When I started attending a Catholic Church and preparing to enter the Church, I continued to serve the poor as part of my lifestyle. I had given away all my remaining belongings. I had given away those last two suitcases. I simply kept one or two outfits for me, to alternate between the two when one is washing. I had one pair of inexpensive sneakers and a hiking backpack. Whatever other few belongings I kept in there. And that was it. I had happily and proudly narrowed everything down to a backpack. I was living my dream. As part of my life, I continued to serve the poor in my daily life. I had already given away my things, so I had nothing else to offer them. I had made myself poor. If I got anything that was worth anything, I would get really excited and give it to the Church for them to give to the poor. If I found a poor person in that small town I was in, I tried to serve them in whatever little ways I could.

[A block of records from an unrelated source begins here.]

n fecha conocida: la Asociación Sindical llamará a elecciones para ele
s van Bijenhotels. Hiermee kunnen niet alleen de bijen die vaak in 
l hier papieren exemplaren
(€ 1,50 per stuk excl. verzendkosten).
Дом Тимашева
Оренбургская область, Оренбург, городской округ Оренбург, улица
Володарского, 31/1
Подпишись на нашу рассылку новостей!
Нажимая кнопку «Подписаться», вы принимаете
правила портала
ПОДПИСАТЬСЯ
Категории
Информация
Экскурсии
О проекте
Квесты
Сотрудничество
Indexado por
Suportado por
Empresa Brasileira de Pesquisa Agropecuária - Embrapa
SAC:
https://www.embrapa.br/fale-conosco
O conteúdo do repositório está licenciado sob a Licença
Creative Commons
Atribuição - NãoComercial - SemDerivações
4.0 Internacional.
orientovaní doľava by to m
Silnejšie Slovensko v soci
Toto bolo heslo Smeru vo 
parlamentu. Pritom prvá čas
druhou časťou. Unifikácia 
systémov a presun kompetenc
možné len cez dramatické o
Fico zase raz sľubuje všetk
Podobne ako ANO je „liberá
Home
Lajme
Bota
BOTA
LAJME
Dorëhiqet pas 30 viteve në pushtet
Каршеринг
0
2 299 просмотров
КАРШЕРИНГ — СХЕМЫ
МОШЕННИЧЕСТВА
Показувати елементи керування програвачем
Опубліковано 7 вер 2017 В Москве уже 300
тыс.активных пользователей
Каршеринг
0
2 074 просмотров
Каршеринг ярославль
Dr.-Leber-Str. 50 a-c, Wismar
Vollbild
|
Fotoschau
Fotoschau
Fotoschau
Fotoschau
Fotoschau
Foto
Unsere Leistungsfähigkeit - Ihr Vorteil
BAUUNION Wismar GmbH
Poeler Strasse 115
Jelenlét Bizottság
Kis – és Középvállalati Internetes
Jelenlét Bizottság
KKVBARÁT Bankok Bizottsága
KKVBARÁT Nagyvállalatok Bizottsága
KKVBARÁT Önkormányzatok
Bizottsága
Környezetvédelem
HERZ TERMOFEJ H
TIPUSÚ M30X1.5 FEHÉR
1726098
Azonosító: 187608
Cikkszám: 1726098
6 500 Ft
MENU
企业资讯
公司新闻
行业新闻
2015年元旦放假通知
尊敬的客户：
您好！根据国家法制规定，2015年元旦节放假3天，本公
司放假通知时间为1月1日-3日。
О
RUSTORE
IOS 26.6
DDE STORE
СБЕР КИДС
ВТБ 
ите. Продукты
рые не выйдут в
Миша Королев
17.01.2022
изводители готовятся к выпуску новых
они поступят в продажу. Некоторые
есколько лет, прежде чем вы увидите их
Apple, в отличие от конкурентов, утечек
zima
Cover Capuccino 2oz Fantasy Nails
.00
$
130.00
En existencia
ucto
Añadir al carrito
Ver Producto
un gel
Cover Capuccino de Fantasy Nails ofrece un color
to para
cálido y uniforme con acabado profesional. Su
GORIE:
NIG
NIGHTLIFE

Today, I do not have much physical interaction with the poor anymore. I do not live in an area where it is very easy to serve the poor in my daily life. I continue to live poorly for God and continue to give away small items to the Church to give away to the poor. What used to be more hands on has now turned more into a life of prayer. I serve the poor still through prayer. I pray for the salvation of all the poor. I do not know what direction my life will take yet or what I will be “doing for a living”. But for now, while I still can, I pray for the poor. Only God knows where my life will go and what I will be doing.

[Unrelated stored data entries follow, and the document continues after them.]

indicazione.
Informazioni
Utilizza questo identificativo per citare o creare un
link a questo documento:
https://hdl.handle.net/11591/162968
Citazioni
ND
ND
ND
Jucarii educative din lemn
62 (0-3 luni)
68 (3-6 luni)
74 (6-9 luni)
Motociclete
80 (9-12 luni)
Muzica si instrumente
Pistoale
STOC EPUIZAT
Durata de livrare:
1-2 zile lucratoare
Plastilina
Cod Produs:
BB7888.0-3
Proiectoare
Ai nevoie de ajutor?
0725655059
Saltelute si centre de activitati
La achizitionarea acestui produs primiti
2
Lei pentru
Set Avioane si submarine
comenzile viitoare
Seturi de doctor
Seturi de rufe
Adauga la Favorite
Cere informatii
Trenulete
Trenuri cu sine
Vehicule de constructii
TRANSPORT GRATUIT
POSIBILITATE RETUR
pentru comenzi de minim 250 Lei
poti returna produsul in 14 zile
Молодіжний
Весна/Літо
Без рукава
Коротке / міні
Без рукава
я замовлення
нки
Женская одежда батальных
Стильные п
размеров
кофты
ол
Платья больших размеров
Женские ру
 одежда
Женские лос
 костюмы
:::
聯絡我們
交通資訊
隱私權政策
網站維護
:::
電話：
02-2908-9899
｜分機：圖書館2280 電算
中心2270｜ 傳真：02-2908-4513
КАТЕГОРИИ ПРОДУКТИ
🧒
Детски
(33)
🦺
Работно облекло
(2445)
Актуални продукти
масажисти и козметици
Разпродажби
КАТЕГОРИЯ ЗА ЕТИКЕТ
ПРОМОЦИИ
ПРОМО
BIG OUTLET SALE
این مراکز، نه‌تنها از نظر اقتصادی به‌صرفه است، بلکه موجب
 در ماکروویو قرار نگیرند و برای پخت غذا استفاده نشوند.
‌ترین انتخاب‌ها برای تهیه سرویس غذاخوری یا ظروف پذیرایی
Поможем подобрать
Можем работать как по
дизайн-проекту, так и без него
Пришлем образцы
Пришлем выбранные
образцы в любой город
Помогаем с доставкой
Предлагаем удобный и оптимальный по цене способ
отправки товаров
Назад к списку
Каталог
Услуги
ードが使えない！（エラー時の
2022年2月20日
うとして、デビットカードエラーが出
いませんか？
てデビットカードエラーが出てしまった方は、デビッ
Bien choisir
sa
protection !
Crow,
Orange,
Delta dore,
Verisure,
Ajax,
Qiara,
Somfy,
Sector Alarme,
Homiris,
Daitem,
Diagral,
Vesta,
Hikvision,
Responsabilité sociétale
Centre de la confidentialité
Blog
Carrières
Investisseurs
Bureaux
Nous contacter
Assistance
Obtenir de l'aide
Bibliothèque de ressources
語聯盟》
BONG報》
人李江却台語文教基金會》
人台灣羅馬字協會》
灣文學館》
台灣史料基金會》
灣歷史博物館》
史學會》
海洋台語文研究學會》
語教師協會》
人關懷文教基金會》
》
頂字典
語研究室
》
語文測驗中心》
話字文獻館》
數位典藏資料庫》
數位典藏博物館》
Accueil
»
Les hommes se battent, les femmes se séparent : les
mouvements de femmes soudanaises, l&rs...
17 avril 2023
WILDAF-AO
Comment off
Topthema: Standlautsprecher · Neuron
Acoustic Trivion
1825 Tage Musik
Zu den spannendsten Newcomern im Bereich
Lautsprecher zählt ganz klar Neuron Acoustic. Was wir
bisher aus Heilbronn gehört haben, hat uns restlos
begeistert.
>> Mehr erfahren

Serving the poor is not just for the select few to do. It is not just for priests or religious or church staff. It is for everyone to do. Every single person, every single layperson, can serve the poor. Everyone can stop for that homeless person in the street and give them food or clothing or prayers or encouragement. Everyone can offer someone who is underserved a drink of water, a book, a Bible. Anyone can draw or paint or make something creative to give away to someone poor they know. It does not have to be that poor person in Africa, though it can be. It can be the homeless person on the city streets. It can be the homeless in the small town you live in. It can be the poor man or woman in your parish. It could be someone struggling with something in your family. Some friend you know that needs help. The poor are around us. We are the poor. We can look to one another and serve one another. We can give ourselves to God and to one another in any way we can. We can do small acts of serving or we can give our lives to serving the poor. What is important is that we simply serve the poor. That we give ourselves fully to God, regardless of what we are doing for a living.

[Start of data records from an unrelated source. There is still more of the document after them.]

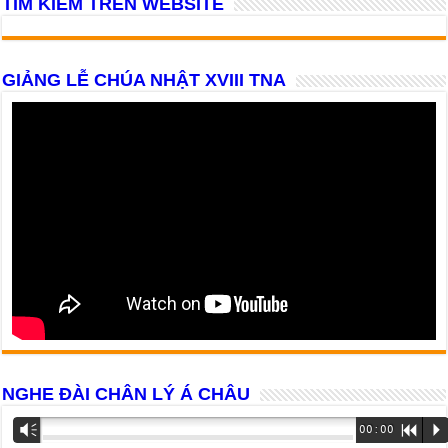
TÌM KIẾM TRÊN WEBSITE
GIẢNG LỄ CHÚA NHẬT XVIII TNA
NGHE ĐÀI CHÂN LÝ Á CHÂU
Trình
Vm
00:00
R
P
phát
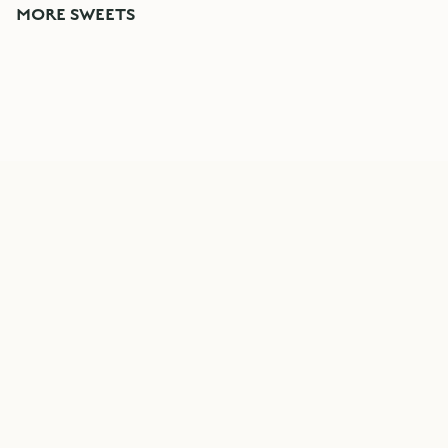
MORE SWEETS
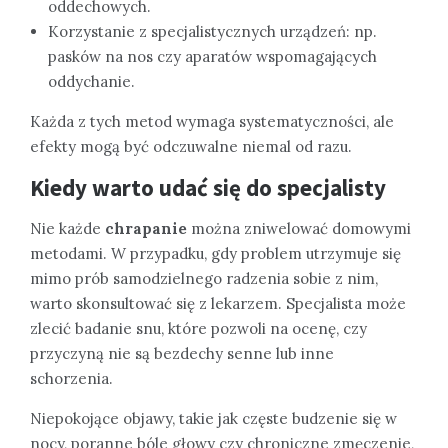
oddechowych.
Korzystanie z specjalistycznych urządzeń: np.
pasków na nos czy aparatów wspomagających
oddychanie.
Każda z tych metod wymaga systematyczności, ale
efekty mogą być odczuwalne niemal od razu.
Kiedy warto udać się do specjalisty
Nie każde
chrapanie
można zniwelować domowymi
metodami. W przypadku, gdy problem utrzymuje się
mimo prób samodzielnego radzenia sobie z nim,
warto skonsultować się z lekarzem. Specjalista może
zlecić badanie snu, które pozwoli na ocenę, czy
przyczyną nie są bezdechy senne lub inne
schorzenia.
Niepokojące objawy, takie jak częste budzenie się w
nocy, poranne bóle głowy czy chroniczne zmęczenie,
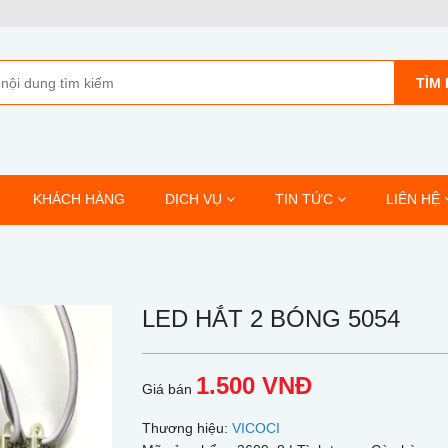
TÌM 
KHÁCH HÀNG
DỊCH VỤ
TIN TỨC
LIÊN HỆ
LED HẮT 2 BÓNG 5054
1.500 VNĐ
Giá bán
Thương hiệu:
VICOCI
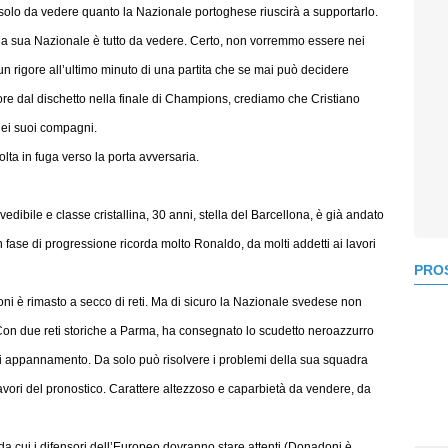
 solo da vedere quanto la Nazionale portoghese riuscirà a supportarlo.
e la sua Nazionale è tutto da vedere. Certo, non vorremmo essere nei
n rigore all’ultimo minuto di una partita che se mai può decidere
ore dal dischetto nella finale di Champions, crediamo che Cristiano
dei suoi compagni.
lta in fuga verso la porta avversaria.
edibile e classe cristallina, 30 anni, stella del Barcellona, è già andato
. In fase di progressione ricorda molto Ronaldo, da molti addetti ai lavori
PROS
oni è rimasto a secco di reti. Ma di sicuro la Nazionale svedese non
. Con due reti storiche a Parma, ha consegnato lo scudetto neroazzurro
di appannamento. Da solo può risolvere i problemi della sua squadra
vori del pronostico. Carattere altezzoso e caparbietà da vendere, da
 da cui i difensori dell’Europeo dovranno stare attenti (Donadoni è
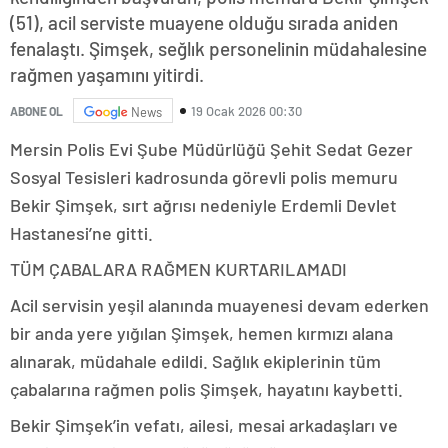
(51), acil serviste muayene olduğu sırada aniden
fenalaştı. Şimşek, seğlık personelinin müdahalesine
rağmen yaşamını yitirdi.
19 Ocak 2026 00:30
ABONE OL
News
Mersin Polis Evi Şube Müdürlüğü Şehit Sedat Gezer
Sosyal Tesisleri kadrosunda görevli polis memuru
Bekir Şimşek, sırt ağrısı nedeniyle Erdemli Devlet
Hastanesi’ne gitti.
TÜM ÇABALARA RAĞMEN KURTARILAMADI
Acil servisin yeşil alanında muayenesi devam ederken
bir anda yere yığılan Şimşek, hemen kırmızı alana
alınarak, müdahale edildi. Sağlık ekiplerinin tüm
çabalarına rağmen polis Şimşek, hayatını kaybetti.
Bekir Şimşek’in vefatı, ailesi, mesai arkadaşları ve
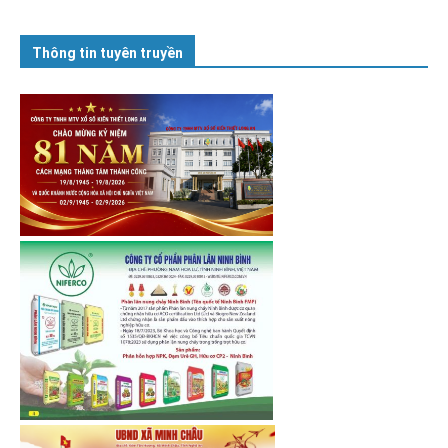
Thông tin tuyên truyền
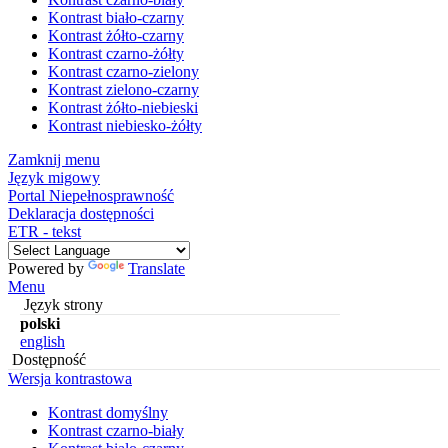
Kontrast biało-czarny
Kontrast żółto-czarny
Kontrast czarno-żółty
Kontrast czarno-zielony
Kontrast zielono-czarny
Kontrast żółto-niebieski
Kontrast niebiesko-żółty
Zamknij menu
Język migowy
Portal Niepełnosprawność
Deklaracja dostępności
ETR - tekst
Powered by
Translate
Menu
Język strony
polski
english
Dostępność
Wersja kontrastowa
Kontrast domyślny
Kontrast czarno-biały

I pray all of us love God with all we are. I pray we lay our entire lives down for God, each in our own unique ways. And I pray we all serve the poor in whatever ways we can. Perhaps, each one of us can take a few minutes to pray now and ask God how we can serve the poor more and what we can do. Maybe God is calling you to be a missionary. Maybe you are supposed to go to a country in Africa and serve the poor children there. Or maybe you are to go somewhere in the Middle East or Asia. Or maybe you are to serve the poor in your local city or town. Or maybe you are to serve your friends and family who are in need. Let us pray to God and ask Him who the poor ones in our lives currently are and what we can do for them.

And he answering, said to them: He that hath two coats, let him give to him that hath none; and he that hath meat, let him do in like manner (Luke 3:11, RHE).

God, we praise You. We love You. We give You everything. Please help us all stay Catholic all our lives and to go straight to Heaven. Let us all live our lives fully for You. We love You. We give You everything. Take it all.